Выпутавшись из одного конфликта с бесчестьем высокопоставленной особы Исаев уже на следующий год умудрился попасть в другую. На сей раз он оскорбил епископа вологодского и бело-зерского Иосифа, который в своей поданной в городовой магистрат челобитной так описывал случившееся:

«1. Помянутой вологодской купец Михайла Исаев, неоднократно бываючи в келии моей, просил мене о посещении дому ево, на которое ево прошение я, пастырски снисходя, минувшаго августа 26 дня сего 1767 года, дав напред чрез нарочно посланнаго в дом ево о приезде своем знать, к нему Исаеву с некоторыми честными персонами штаб офицерами и знатнейшими купцами и со однем архимандритом поехал, а приезжая ко двору ево, увидя для приезду нашего ворота уже отверстые, во двор въехали, не зная никакого ево Исаева умыслу.

2. Когда ж по приезде нашем во двор сказано нам, якобы ево Исаева в доме нет, то я с бывшими при мне штаб-офицерами и некоторыми купцами и архимандритом, не ходя в жилые ево покои, где он Исаев с фамилиею своею жительство имеет, пошли в новостроющиеся на том же ево дворе нежилые еще пустые каменные полаты, а людям ево сказано было от нас, чтоб ему Исаеву о приезде нашем объявили и где он Исаев тогда был, про то может объявить сам.
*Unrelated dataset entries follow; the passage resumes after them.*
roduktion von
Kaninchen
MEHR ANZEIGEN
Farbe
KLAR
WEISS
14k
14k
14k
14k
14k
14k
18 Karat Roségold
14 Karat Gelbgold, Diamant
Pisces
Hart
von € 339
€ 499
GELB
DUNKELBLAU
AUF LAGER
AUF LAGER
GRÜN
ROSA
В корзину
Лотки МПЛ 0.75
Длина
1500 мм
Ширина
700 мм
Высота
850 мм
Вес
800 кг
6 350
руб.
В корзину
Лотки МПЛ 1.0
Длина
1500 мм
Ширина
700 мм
3. А потом оной Исаев незнамо с какого умыслу, прибежавши в те полаты к нам с великим азартом, держа в руках шест, закричал безчинно, высылая всех вон и, забыв Божий и Вашего Императорскаго Величества законы между прочими поносил и мене архипастыря своего ругательными словами и тем сан мой уничтожил и обезчестил».
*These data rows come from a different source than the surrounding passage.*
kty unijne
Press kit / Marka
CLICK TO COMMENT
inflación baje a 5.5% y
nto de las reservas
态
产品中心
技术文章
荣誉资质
Исаев, в свою очередь, считал себя обесчещенным тем, что непрошенные гости без разрешения вошли в его дом. Поскольку среди них, как выясняется, были президент магистрата и бургомистр, дело пытались передать на рассмотрение в Архангельск, но там заниматься им отказались. В результате, как писал в новой челобитной епископ Иосиф, «понеже он, пришед в чювство, оказал должное о всех нанесенных мне обидах раскаяние свое с требованием у мене прощения, того ради я ево Михаила Исаева послушал Божиих и Вашего Императорскаго Величества законов, яко обратившагося к архипастырю своему церкви Христовой сына, пастырски прощаю».[268]
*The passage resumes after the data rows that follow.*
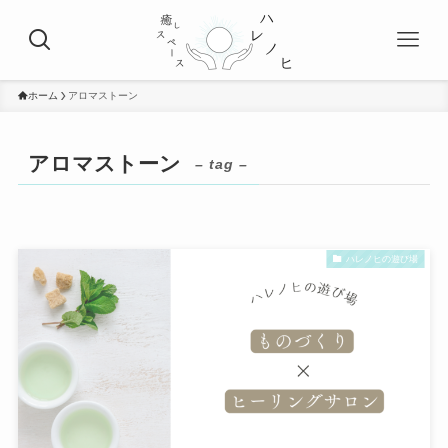
ホーム
アロマストーン
アロマストーン
– tag –
ハレノヒの遊び場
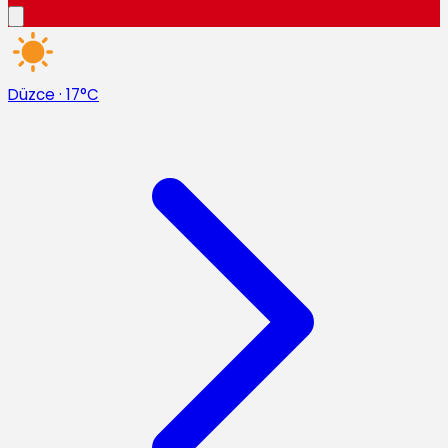
Düzce
·
17°C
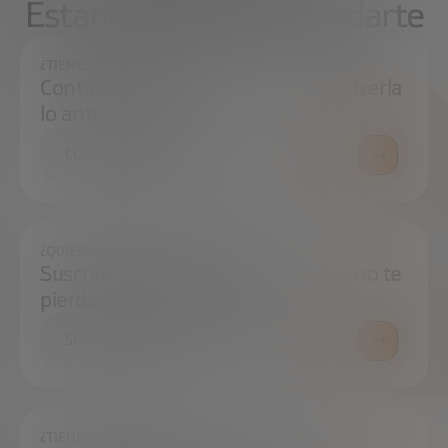
Estamos aquí para ayudarte
¿TIENES ALGUNA DUDA?
Contáctanos e intentaremos resolverla
lo antes posible.
CONTÁCTANOS
¿QUIERES ESTAR SIEMPRE AL DÍA?
Suscríbete a nuestra newsletter y no te
pierdas ninguna novedad
SUSCRÍBETE
¿TIENES ALGUNA DUDA?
Как уже упоминалось, в качестве бесчестья русскими людьми XVIII века воспринималась клевета. Собственно, в клевете обвинял своего противника и брянский житель, пытавшийся защитить честь своего отца. Однако среди выявленных документов встречается еще несколько случаев, в которых об этом говорится прямо. Так, например, уже упоминавшиеся солдаты Вилков и Свистунов жаловались, что посадский Скрябин не только называл их ворами, но и «поклепал десятью рублями».[269]

Приведенные примеры, показывают, что и в XVIII в. концепт бесчестья продолжал играть важную роль, хотя бы потому что судебные решения по целому ряду видов конфликтов могли быть разрешены только через нормы Соборного Уложения. Тяжущиеся манипулировали им для решения разного рода проблем, возникавших в их повседневной жизни, но при этом значение бесчестья постепенно менялось, приобретая все более персонализированный, личностный характер. Вопрос, на который еще предстоит ответить, состоит в том, оставалась ли при этом социальная роль бесчестья в становящемся все более сложно организованном русском обществе такой же, как она описана в книге Н. Коллманн применительно к XVII веку.